An der Harvard-Universität äußerten Rechtsstudenten Bedenken, Vorlesungen über Sexualstrafrecht zu besuchen, weil es da um Vergewaltigungen geht. Man stelle sich mal kurz vor, ein Chemie-Student würde erklären, er wolle sich nicht mit den bösen Säuren befassen, weil: die können alles zerfressen, und da fühle er sich nicht wohl. Er wolle sich nur mit veganen, ungiftigen Farbstoffen beschäftigen. Der würde sofort aus dem Studiengang fliegen. Und das wäre auch gut so, ein Chemiker, der keine Ahnung von den Chemikalien hat, taugt nicht einmal zum Alchimisten. Aber in den Sozial- und Geisteswissenschaften vermeint man, genau so etwas tun zu können.

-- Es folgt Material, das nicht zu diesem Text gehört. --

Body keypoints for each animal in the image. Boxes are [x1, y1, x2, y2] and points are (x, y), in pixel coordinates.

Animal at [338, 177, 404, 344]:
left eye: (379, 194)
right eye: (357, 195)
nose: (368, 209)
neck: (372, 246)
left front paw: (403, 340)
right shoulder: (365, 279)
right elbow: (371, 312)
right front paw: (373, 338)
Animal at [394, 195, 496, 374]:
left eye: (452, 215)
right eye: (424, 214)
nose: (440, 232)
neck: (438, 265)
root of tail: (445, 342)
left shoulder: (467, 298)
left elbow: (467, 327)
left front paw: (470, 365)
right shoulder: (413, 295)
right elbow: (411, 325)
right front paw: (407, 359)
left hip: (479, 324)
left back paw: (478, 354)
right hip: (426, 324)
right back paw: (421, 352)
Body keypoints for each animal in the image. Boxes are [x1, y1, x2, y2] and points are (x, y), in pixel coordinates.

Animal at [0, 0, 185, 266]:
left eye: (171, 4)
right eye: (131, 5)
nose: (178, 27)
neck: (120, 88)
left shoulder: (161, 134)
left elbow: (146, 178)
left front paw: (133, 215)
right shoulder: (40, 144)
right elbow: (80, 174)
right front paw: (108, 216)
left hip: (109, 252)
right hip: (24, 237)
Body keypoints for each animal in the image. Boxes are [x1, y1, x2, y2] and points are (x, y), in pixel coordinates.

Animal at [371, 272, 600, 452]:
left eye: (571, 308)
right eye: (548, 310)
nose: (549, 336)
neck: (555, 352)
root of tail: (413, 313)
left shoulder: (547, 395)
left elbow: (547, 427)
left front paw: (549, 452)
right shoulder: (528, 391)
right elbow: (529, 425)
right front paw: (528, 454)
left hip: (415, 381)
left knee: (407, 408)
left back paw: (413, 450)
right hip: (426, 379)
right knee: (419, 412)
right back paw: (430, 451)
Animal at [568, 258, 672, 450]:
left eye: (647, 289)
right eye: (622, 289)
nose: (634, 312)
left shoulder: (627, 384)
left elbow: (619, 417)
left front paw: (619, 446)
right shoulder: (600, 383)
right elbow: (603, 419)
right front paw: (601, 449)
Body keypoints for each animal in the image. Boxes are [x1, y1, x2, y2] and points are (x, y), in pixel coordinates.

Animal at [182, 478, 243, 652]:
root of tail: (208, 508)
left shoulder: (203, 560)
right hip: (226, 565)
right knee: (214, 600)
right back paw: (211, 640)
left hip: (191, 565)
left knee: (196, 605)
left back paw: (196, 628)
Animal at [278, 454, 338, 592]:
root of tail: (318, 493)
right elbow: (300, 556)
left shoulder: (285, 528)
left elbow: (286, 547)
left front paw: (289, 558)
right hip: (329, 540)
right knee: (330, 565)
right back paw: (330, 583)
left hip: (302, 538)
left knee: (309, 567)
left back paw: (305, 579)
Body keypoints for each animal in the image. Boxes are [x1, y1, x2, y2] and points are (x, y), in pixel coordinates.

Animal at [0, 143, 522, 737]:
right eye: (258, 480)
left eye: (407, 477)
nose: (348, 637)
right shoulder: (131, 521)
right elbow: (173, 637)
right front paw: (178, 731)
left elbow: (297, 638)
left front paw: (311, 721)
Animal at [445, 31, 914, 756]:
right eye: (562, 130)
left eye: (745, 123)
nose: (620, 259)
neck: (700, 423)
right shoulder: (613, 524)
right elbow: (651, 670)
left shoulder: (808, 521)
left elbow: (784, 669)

Die Befürworter dessen können sich jedoch nicht auf den Unterschied von Science und Humanities herausreden. Ich bin in einem Naturwissenschaftler-Haushalt aufgewachsen, mir wurde schon frühzeitig beizubringen versucht, dass Geistes- und Sozialwissenschaftler grundsätzlich belletristische Schwätzer sind, die der Sache nach nichts wirklich wissen und nichts können. Meine Sohn-Vater-Spannung ging dann so aus, dass ich den väterlichen Wünschen nicht folgte und Sozialwissenschaftler wurde. Wenn ich jetzt aber sehe, wie sich das im Spätkapitalismus fortentwickelt hat (ich verweise jetzt absichtsvoll nicht auf Lenin und seine Grundannahme von „Fäulnis“), hatte er wohl eine ziemlich zutreffende Vorstellung. Vielleicht sollte man das den tendenziellen Fall der Aufklärungsrate nennen – je verzwergter die wissenschaftlichen Ansätze, desto weniger Gesellschaftskritik.